Just off the A3 not far from Kingston and home to the likes of Tarby, Brucie, Ronnie and other showbiz celebs.

It's a great 6,400 yard par 71 layout but its very nature means they don't want your usual golfers thank you very much.  You can ask but you're not coming in.

I'm playing there next week in the Surrey Amateur Championships and had a heck of a job getting a discounted green fee round there late one evening.  It makes you wonder why they would even hold a big county event there but still, on with the course review.

It's up and down like the Assyrian Empire to quote Monty Python but what a great layout.  Tree-lined with some serious elevation changes and four of the best short holes you will find anywhere in the UK.

The first two holes are shortish downhill par 4s, and with back-to-back par 5s, you can make your score in the first few holes.  The 5th being all up hill is as hard a 460-yard par 5 as you will find.

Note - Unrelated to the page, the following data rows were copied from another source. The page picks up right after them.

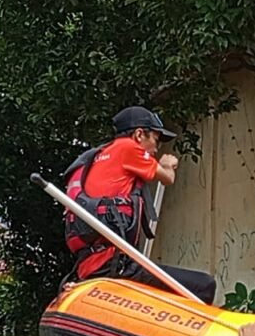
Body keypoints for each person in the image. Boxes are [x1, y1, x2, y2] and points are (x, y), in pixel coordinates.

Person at [63, 106, 216, 303]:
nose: (156, 148)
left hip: (90, 264)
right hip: (115, 265)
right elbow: (167, 178)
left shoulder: (99, 157)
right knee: (204, 285)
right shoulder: (128, 148)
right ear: (139, 134)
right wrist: (168, 164)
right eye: (155, 139)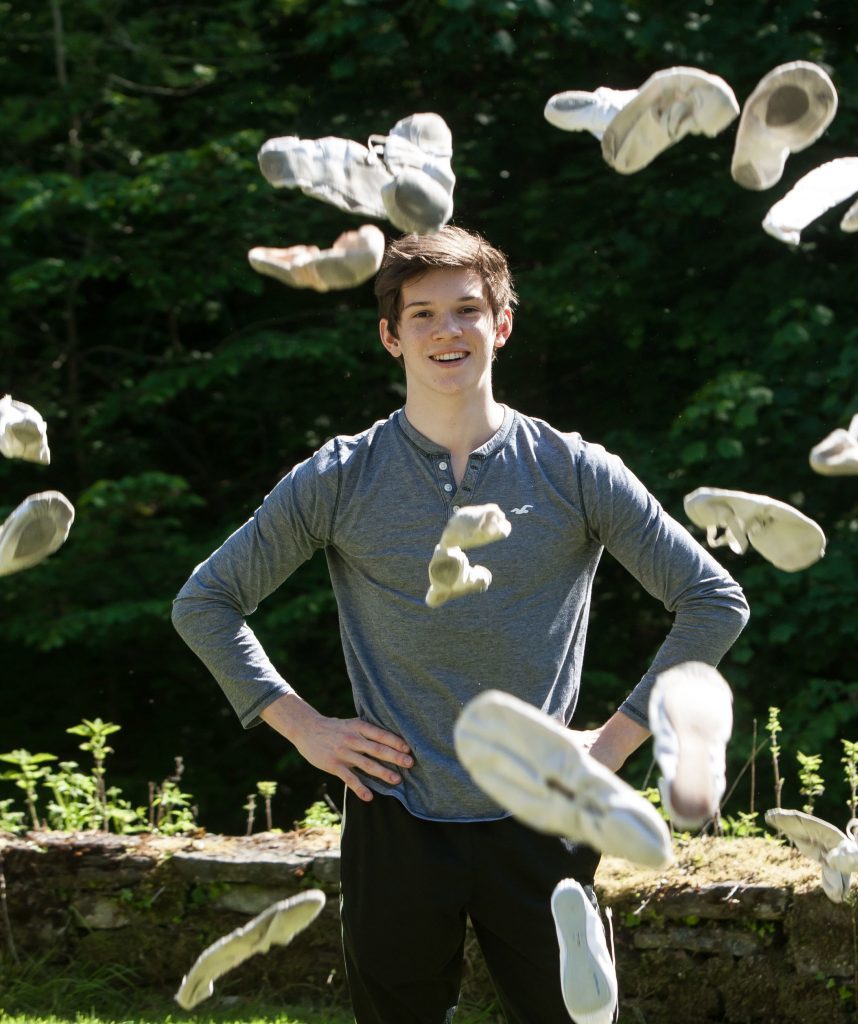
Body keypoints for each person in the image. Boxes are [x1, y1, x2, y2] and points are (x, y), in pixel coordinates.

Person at [172, 225, 749, 1023]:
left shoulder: (572, 470)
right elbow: (205, 601)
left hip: (544, 814)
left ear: (501, 324)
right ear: (390, 336)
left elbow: (714, 600)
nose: (448, 330)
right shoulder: (340, 477)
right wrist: (305, 728)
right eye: (423, 315)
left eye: (468, 310)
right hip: (394, 816)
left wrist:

And this gets you ready for the straight uphill slogs that are 8, 11 and 16, each one getting steeper than the previous.  I left Miguel Indurain on the 11th and teamed up with Lance Armstrong to bogey 16.  They're that steep.

But what goes up, must come down and you get fantastic elevated tee shots at 7 and 15 to make it worthwhile.

The first three short holes are all good 5-irons off the white tees and the 12th is a real brute with a tiny green and trouble everywhere.

The greens have subtle borrows as they don't look too demanding on approach.  They reminded me of my ex-wife.  Difficult, frustrating and I walked away knowing I should have done better.

The 18th is a great finishing hole, driving into a valley and then one final climb with your approach aimed at the flagpole behind the green.

Never got a chance to find out what the clubhouse was like - maybe they will be more welcoming when 72 competitors turn up on Thursday for the Championships.

Coombe Hill is a great course, it's a just a shame that most people will never get the chance to experience it.  It's not totally up its own arse like Queenwood or Wisley, but it's still stuck in the 1960s in terms of its elitism.


----------



## SammmeBee (Jul 18, 2010)

I thought the Surrey County Champs were at Milford and West Surrey this year.....about 6 weeks ago.....??


----------



## Leftie (Jul 18, 2010)

http://www.surreygolf.org/uploads/2010_General/PDFs/Surrey%20Mid%20Age%20Championship%2010.pdf


----------



## SammmeBee (Jul 24, 2010)

Old man's golf.......!!


----------